Could you find every line in the entries below that holds the word "rule" and copy it?

INPUT FOR THIS TASK:
----

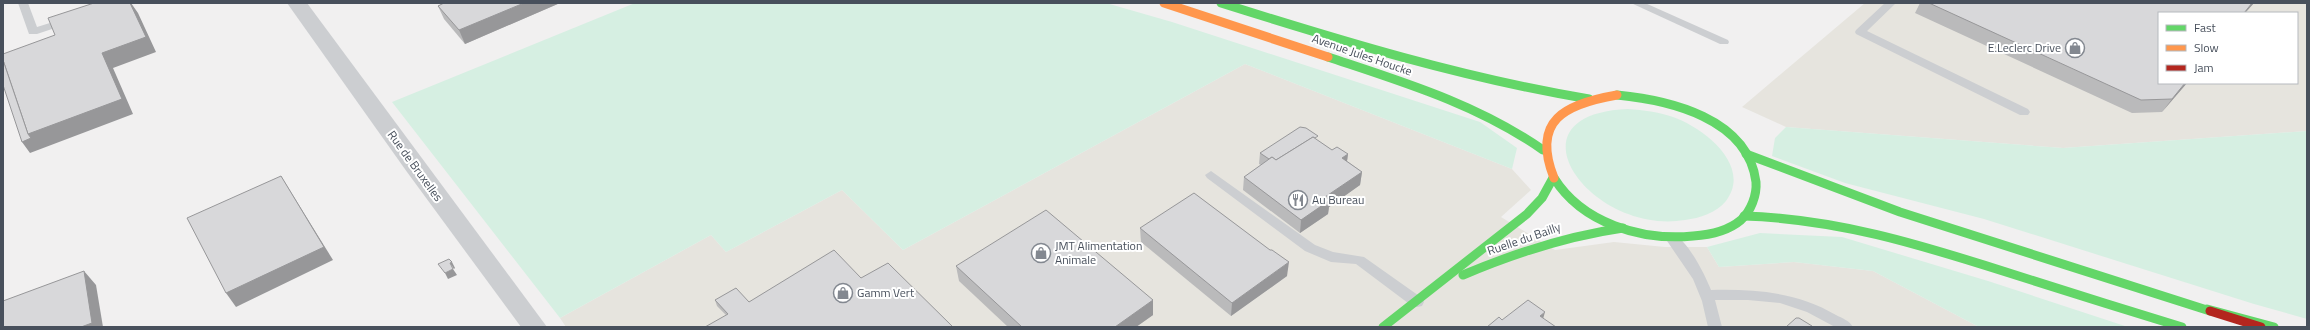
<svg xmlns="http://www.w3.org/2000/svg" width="2310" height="330" viewBox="0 0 2310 330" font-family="'Titillium Web',sans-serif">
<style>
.commercial{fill:#e6e4de;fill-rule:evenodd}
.green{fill:#d6efe2}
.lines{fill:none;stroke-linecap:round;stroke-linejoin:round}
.lane{fill:#ccced1;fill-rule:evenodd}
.street{fill:#ccced1;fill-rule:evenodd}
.fast{stroke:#63d668;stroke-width:9}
.slow{stroke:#ff974d;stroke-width:9}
.jam{stroke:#b3261e;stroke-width:9}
.wall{fill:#bababb}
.shaded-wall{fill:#979799}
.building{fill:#d8d8da;stroke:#979799}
.labels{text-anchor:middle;stroke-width:4;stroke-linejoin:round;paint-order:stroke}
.poi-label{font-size:12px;fill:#48505c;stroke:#fff;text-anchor:start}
.street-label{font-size:12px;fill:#48505c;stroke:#fff}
</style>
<rect width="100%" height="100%" fill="#f1f0f0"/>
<g class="commercial">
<path d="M1865 3H2307V131L2063 148 1786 127 1742 107ZM2159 13H2297V83H2159Z"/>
<path d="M1245 64 1512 169 1531 190 1501 217 1555 250 1614 242 1665 247H1707L1719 267 1794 262 1873 271 1979 327H566L560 318 711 235 726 252 842 190 903 250Z"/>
</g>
<g class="green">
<path d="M635 3H1106L1172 22 1480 122 1517 148 1512 169 1245 64 903 250 842 190 726 252 711 235 560 318 392 102Z"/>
<path d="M1628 109C1644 110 1658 112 1673 117 1702 127 1753 165 1726 201 1716 213 1700 218 1685 220 1591 236 1502 114 1628 109Z"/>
<path d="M1786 127 2063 148 2307 131V319L2254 304 1984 219 1845 183 1772 156 1775 138Z"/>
<path d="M1760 233 1842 237 1988 281 2128 327H1979L1873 271 1794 262 1719 267 1707 247Z"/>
</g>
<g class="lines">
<g class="lane">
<path d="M18 3H28L37 27 66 18 71 21 70 23 37 34H29Z"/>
<path d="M1631 3H1645L1728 40 1729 42 1728 44H1720Z"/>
<path d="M1885 3H1896L1867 31 2028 109 2030 112 2028 115H2020L1856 34 1855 32 1856 30Z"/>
<path d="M1211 171 1315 245 1333 252 1364 257 1422 298 1424 302 1422 306 1417 307 1412 306 1356 264 1331 262 1305 251 1207 178 1205 175Z"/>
<path d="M1671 233C1687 238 1705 275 1711 290 1755 289 1797 292 1836 315 1842 318 1850 321 1853 327H1835L1807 312 1780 303 1748 300H1715L1722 327H1708L1702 301 1693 279 1665 238 1667 235Z"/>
</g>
<path class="street" d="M287 3H307L547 327H521L407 172Z"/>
<g class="fast">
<path d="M1221 3C1342 41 1463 78 1589 99"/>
<path d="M1328 57C1403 82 1477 104 1543 150"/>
<path d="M1746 154 1900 212 2210 311"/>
<path d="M1554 178C1582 223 1641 241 1693 236 1709 235 1728 231 1741 220 1751 211 1757 195 1756 182 1748 118 1669 100 1617 95"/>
<path d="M1744 216C1837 219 1918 244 2006 272 2065 291 2123 309 2182 327"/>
<path d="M1463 275C1515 253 1567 236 1623 228"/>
<path d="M2207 309 2274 327"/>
<path d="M1383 327 1527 214 1542 198 1553 178"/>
</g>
<g class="slow">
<path d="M1164 3 1328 57"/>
<path d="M1554 178C1531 120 1565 104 1617 95"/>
</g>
<path class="jam" d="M2210 311 2261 327"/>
</g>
<g class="wall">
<path d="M444 3H560L465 44 444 19 438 6Z"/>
<path d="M1920 3H2254L2245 13H2159L2187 83 2162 112 2132 113 1915 13Z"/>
<path d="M1317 140 1332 150 1348 154 1347 161 1362 172 1360 185 1329 207 1328 214 1300 233 1243 190 1244 177 1261 165 1259 164 1260 153Z"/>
<path d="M1140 228 1270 250 1287 276 1231 316 1141 242Z"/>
<path d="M956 266 1153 300V315L1136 327H1008L959 281Z"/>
<path d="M861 278 726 315 717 306 715 300 749 302Z"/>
</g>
<g class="shaded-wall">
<path d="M130 3H131L138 13 156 52 113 68 133 114 30 153 22 142 28 134 102 53Z"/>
<path d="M524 3H560L465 44 459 30Z"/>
<path d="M2252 3H2254L2245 13H2244Z"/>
<path d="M2185 83H2187L2162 112 2172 99Z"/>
<path d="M1348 154 1346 168 1342 158Z"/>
<path d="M1362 172 1360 185 1329 207 1328 214 1300 233 1301 220 1325 197Z"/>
<path d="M281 176 333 260 236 307 226 293Z"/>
<path d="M452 262 455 268 454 269 450 263Z"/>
<path d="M1289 262 1287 276 1231 316 1232 303Z"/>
<path d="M453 269 457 275 448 279 445 273Z"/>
<path d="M84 271 96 285 103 327H81Z"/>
<path d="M1153 300V315L1136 327H1115Z"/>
<path d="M1545 312 1541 326 1540 316Z"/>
</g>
<g class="building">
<path d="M94 3H130L146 37 102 53 122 99 28 134 3 60V54L55 35 48 18Z"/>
<path d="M444 3H524L459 30 438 6Z"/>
<path d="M1929 3H2252L2244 13H2159V83H2185L2172 99 2141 100Z"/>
<path d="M3 60 28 134 31 138 22 142 3 85Z"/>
<path d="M1300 127 1306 128 1318 136 1315 138 1313 137 1276 160 1272 157 1269 159 1260 153Z"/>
<path d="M1313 137 1332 150 1337 147 1348 154 1342 158 1362 172 1325 197 1330 200 1301 220 1244 177 1272 157 1276 160Z"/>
<path d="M281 176 324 247 226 293 187 218Z"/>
<path d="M1194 193 1270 250H1272L1289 262 1232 303 1140 228Z"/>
<path d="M1046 210 1153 300 1115 327H1022L956 266Z"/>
<path d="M834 250 861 278 888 263 953 327H705L728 314 715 300 736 288 749 302Z"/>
<path d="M449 259 452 262 450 263 453 269 445 273 438 264Z"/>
<path d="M84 271 92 323 81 327H3V301Z"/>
<path d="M1528 300 1545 312 1540 316 1556 327H1487L1499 317 1502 320Z"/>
<path d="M1796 318H1799L1812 326 1811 327H1786Z"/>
</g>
<defs>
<symbol id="shop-ring" viewBox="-11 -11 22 22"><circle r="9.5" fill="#fff" stroke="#838890" stroke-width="1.5"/><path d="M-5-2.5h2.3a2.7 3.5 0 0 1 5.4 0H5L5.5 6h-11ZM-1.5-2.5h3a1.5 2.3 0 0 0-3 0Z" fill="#838890"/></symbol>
<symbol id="restaurant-ring" viewBox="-11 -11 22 22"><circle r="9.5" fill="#fff" stroke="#838890" stroke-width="1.5"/><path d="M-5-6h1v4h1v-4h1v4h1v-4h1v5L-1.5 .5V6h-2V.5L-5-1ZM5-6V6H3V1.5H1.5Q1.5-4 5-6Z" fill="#838890"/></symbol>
</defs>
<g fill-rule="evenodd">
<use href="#shop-ring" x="2064" y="37" width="22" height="22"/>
<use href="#restaurant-ring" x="1287" y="189" width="22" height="22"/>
<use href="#shop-ring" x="1030" y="242" width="22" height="22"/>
<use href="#shop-ring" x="832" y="282" width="22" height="22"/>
</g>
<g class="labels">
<g class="poi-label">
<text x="2061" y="52" text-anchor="end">E.Leclerc Drive</text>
<text x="1312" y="204">Au Bureau</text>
<text x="1055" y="250">JMT Alimentation<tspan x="1055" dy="14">Animale</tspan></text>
<text x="857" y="297">Gamm Vert</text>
</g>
<g class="street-label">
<text transform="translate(1362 55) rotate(19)" y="4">Avenue Jules Houcke</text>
<text transform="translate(415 166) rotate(54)" y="4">Rue de Bruxelles</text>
<text transform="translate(1524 239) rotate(-19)" y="4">Ruelle du Bailly</text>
</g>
</g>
<rect width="2310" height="330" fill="none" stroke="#48505c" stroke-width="8"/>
<rect x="2158" y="12" width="140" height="72" fill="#ffffff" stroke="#b6b9be"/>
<rect x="2166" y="25" width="20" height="6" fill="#63d668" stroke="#b6b9be"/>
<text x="2194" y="32" font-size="12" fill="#48505c">Fast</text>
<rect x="2166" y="45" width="20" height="6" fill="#ff974d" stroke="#b6b9be"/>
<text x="2194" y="52" font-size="12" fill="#48505c">Slow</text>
<rect x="2166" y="65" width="20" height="6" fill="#b3261e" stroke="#b6b9be"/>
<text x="2194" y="72" font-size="12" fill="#48505c">Jam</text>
</svg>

----

OUTPUT BELOW:
.commercial{fill:#e6e4de;fill-rule:evenodd}
.lane{fill:#ccced1;fill-rule:evenodd}
.street{fill:#ccced1;fill-rule:evenodd}
<g fill-rule="evenodd">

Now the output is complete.